APIC Interview
Quand on coupe la forêt, l’homme se dessèche
Maurice Page, Agence APIC
Fribourg, 9 décembre 1999 (APIC) L’écologiste bâlois Bruno Manser s’est largement fait connaître par ses actions spectaculaires contre la destruction de la forêt pluviale sur l’île de Bornéo. Son but: permettre au peuple Penan de préserver ses moyens d’existence. Son combat est double. Sur place: défendre les droits des indigènes face aux sociétés d’exploitation forestière; en Europe: s’opposer au commerce du bois exotique et exiger au moins une déclaration obligatoire de provenance. Rencontre.

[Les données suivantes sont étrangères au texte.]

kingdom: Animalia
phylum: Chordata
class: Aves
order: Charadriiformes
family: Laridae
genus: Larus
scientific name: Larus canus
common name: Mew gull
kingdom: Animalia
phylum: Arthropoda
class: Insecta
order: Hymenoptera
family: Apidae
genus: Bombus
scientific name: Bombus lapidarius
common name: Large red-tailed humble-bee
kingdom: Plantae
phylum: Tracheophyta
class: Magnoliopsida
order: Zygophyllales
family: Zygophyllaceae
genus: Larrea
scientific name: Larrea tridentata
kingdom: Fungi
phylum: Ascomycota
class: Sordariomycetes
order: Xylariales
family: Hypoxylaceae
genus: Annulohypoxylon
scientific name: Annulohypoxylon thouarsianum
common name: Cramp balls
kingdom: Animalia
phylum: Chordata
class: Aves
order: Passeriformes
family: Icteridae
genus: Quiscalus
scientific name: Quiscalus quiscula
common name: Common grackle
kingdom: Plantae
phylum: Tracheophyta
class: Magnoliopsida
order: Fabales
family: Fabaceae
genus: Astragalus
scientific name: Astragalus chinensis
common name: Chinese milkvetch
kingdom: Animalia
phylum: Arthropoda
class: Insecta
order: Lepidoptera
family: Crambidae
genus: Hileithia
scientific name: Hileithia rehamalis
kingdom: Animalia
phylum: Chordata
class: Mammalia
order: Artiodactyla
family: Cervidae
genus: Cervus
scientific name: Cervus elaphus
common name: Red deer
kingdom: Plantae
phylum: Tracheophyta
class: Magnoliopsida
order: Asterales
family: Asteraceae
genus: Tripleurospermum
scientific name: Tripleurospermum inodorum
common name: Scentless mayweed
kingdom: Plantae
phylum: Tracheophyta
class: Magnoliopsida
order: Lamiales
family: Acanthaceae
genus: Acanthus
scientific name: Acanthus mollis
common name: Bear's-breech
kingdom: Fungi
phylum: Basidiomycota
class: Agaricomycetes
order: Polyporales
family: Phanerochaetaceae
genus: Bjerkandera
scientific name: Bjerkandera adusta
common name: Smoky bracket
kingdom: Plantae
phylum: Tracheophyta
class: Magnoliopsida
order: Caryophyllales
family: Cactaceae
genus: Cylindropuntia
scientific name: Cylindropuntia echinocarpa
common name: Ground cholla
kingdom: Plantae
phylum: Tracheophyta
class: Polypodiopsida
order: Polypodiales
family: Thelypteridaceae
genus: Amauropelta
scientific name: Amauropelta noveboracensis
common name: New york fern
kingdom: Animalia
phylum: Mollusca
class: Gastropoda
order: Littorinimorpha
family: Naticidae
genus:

Auteur de plusieurs livres illustrés consacrés au mode de vie des Penans, éditeur d’une revue d’information plurilingue, Bruno Manser est un homme de conviction qui n’hésite pas à interpeller un Occident recroquevillé dans son confort. Sorte de prophète des temps modernes, il défend la non-violence et la primauté de l’être sur l’avoir qu’il a découvertes chez les peuples pour qui la forêt est le tout. « Les cafards aiment leur vie comme nous, les êtres humains, aimons la nôtre », dit un poème penan.
Les Penans vivent dans l’Etat du Sarawak dans le Nord-Est de l’île de Bornéo, qui appartient à la Malaisie Ils sont aujourd’hui environ 9’000 mais seuls 250 d’entre eux sont encore entièrement nomades. Depuis 20 ans, les exploitants forestiers ont détruit 70% de la forêt pluviale du Sarawak. Anéantissant ainsi le milieu de vie des peuples indigènes, la forêt, qui leur fournit leur nourriture quotidienne.
APIC: Votre découverte de la forêt pluviale et des Penans de Bornéo découlait au départ d’une quête existentielle ?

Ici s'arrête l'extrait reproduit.